◆ **Instructions to follow**
Output only the lines below from the one holding "click(815, 128)" down to the one holding "click(30, 101)", both end lines included and every picture dropped.

◆ **Extracted information**
-*-

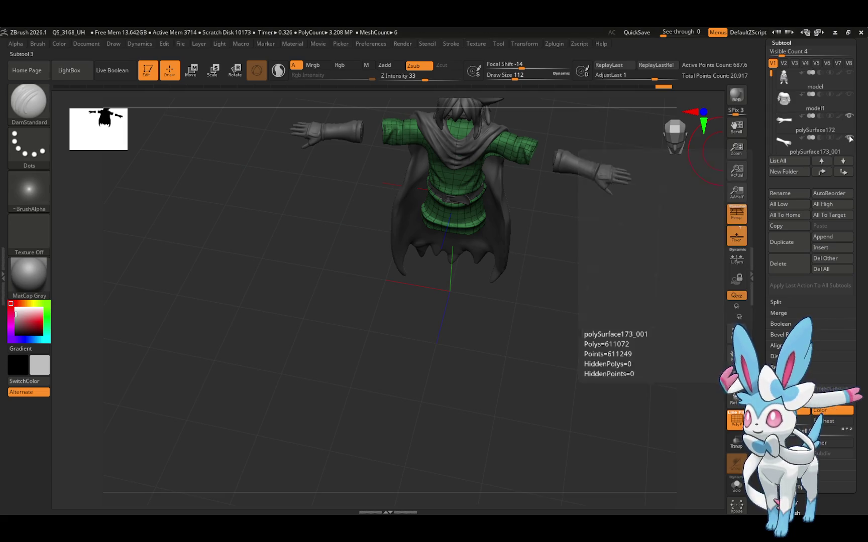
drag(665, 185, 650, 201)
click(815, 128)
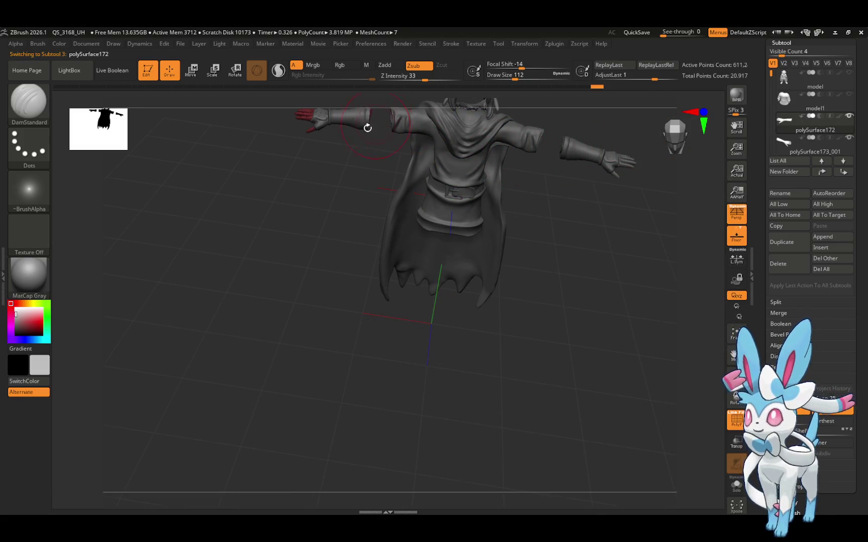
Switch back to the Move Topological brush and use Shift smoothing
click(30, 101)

-*-

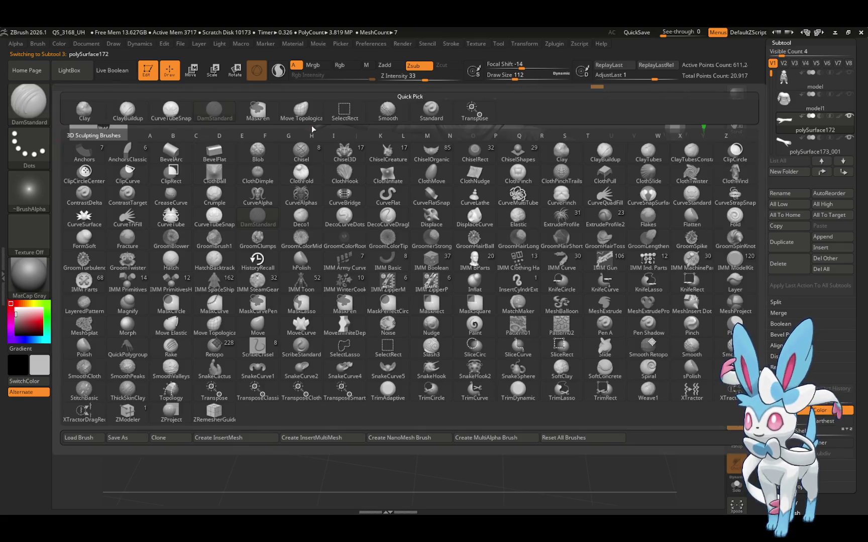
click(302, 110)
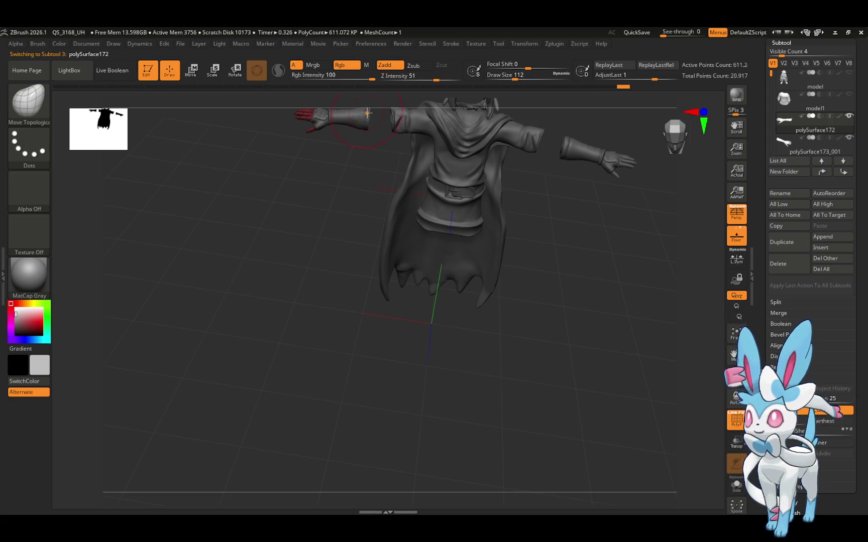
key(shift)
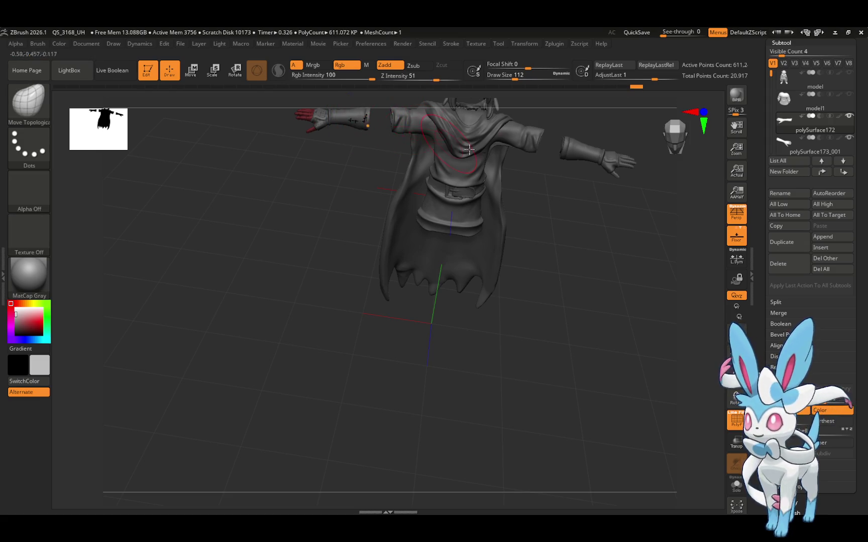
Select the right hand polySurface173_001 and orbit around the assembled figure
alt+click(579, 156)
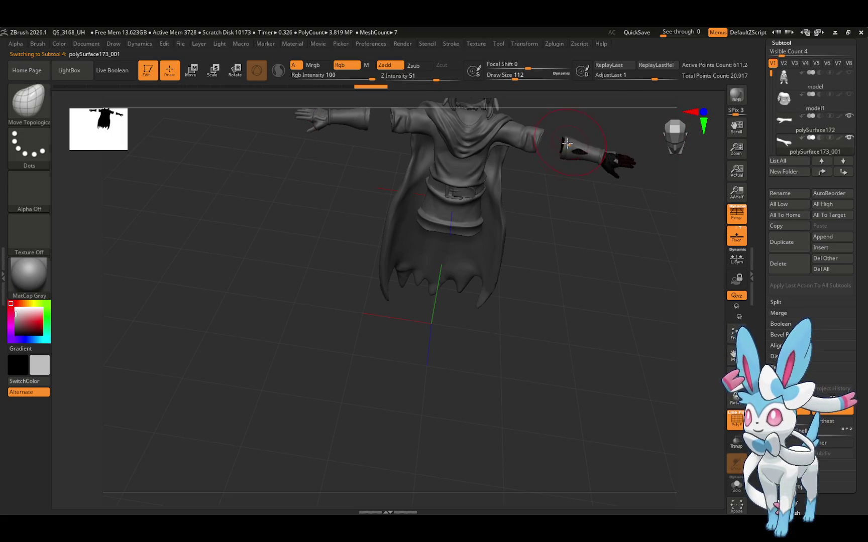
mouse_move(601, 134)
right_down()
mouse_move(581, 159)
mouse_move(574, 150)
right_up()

-*-

◆ **The completed task**
click(815, 128)
Switch back to the Move Topological brush and use Shift smoothing
click(30, 101)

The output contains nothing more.